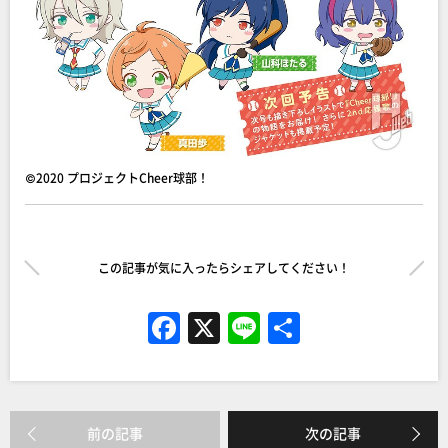
©2020 プロジェクトCheer球部！
この記事が気に入ったらシェアしてください！
F
X
Li
共
a
n
有
c
e
e
前の記事
次の記事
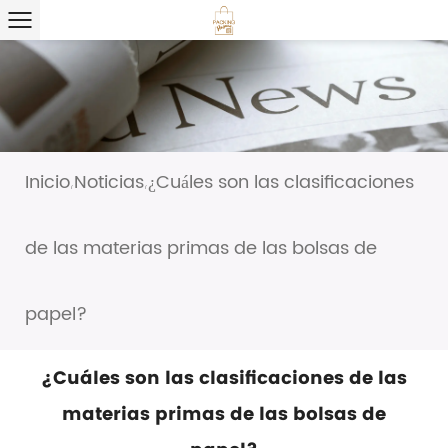
Inicio
Noticias
¿Cuáles son las clasificaciones
/
/
de las materias primas de las bolsas de
papel?
¿Cuáles son las clasificaciones de las
materias primas de las bolsas de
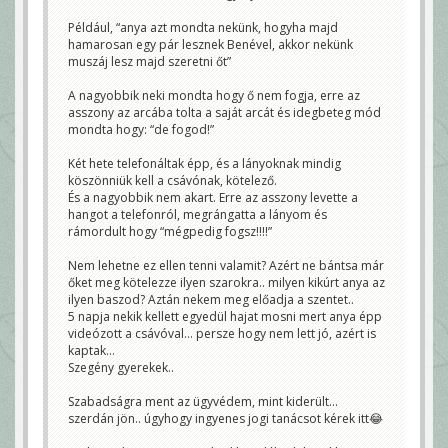
Például, “anya azt mondta nekünk, hogyha majd
hamarosan egy pár lesznek Benével, akkor nekünk
muszáj lesz majd szeretni őt”
A nagyobbik neki mondta hogy ő nem fogja, erre az
asszony az arcába tolta a saját arcát és idegbeteg mód
mondta hogy: “de fogod!”
Két hete telefonáltak épp, és a lányoknak mindig
köszönniük kell a csávónak, kötelező.
És a nagyobbik nem akart. Erre az asszony levette a
hangot a telefonról, megrángatta a lányom és
rámordult hogy “mégpedig fogsz!!!!”
Nem lehetne ez ellen tenni valamit? Azért ne bántsa már
őket meg kötelezze ilyen szarokra.. milyen kikúrt anya az
ilyen baszod? Aztán nekem meg előadja a szentet..
5 napja nekik kellett egyedül hajat mosni mert anya épp
videózott a csávóval… persze hogy nem lett jó, azért is
kaptak…
Szegény gyerekek..
Szabadságra ment az ügyvédem, mint kiderült…
szerdán jön.. úgyhogy ingyenes jogi tanácsot kérek itt😂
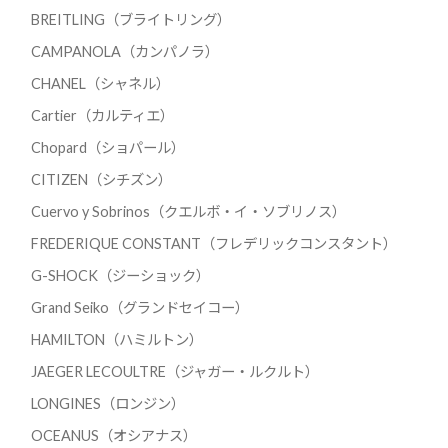
BREITLING（ブライトリング）
CAMPANOLA（カンパノラ）
CHANEL（シャネル）
Cartier（カルティエ）
Chopard（ショパール）
CITIZEN（シチズン）
Cuervo y Sobrinos（クエルボ・イ・ソブリノス）
FREDERIQUE CONSTANT（フレデリックコンスタント）
G-SHOCK（ジーショック）
Grand Seiko（グランドセイコー）
HAMILTON（ハミルトン）
JAEGER LECOULTRE（ジャガー・ルクルト）
LONGINES（ロンジン）
OCEANUS（オシアナス）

WORK ITEM:
What lines above contain the string "anya"? Copy all of them.

RESULT FOR THIS EXERCISE:
Például, “anya azt mondta nekünk, hogyha majd
őket meg kötelezze ilyen szarokra.. milyen kikúrt anya az
5 napja nekik kellett egyedül hajat mosni mert anya épp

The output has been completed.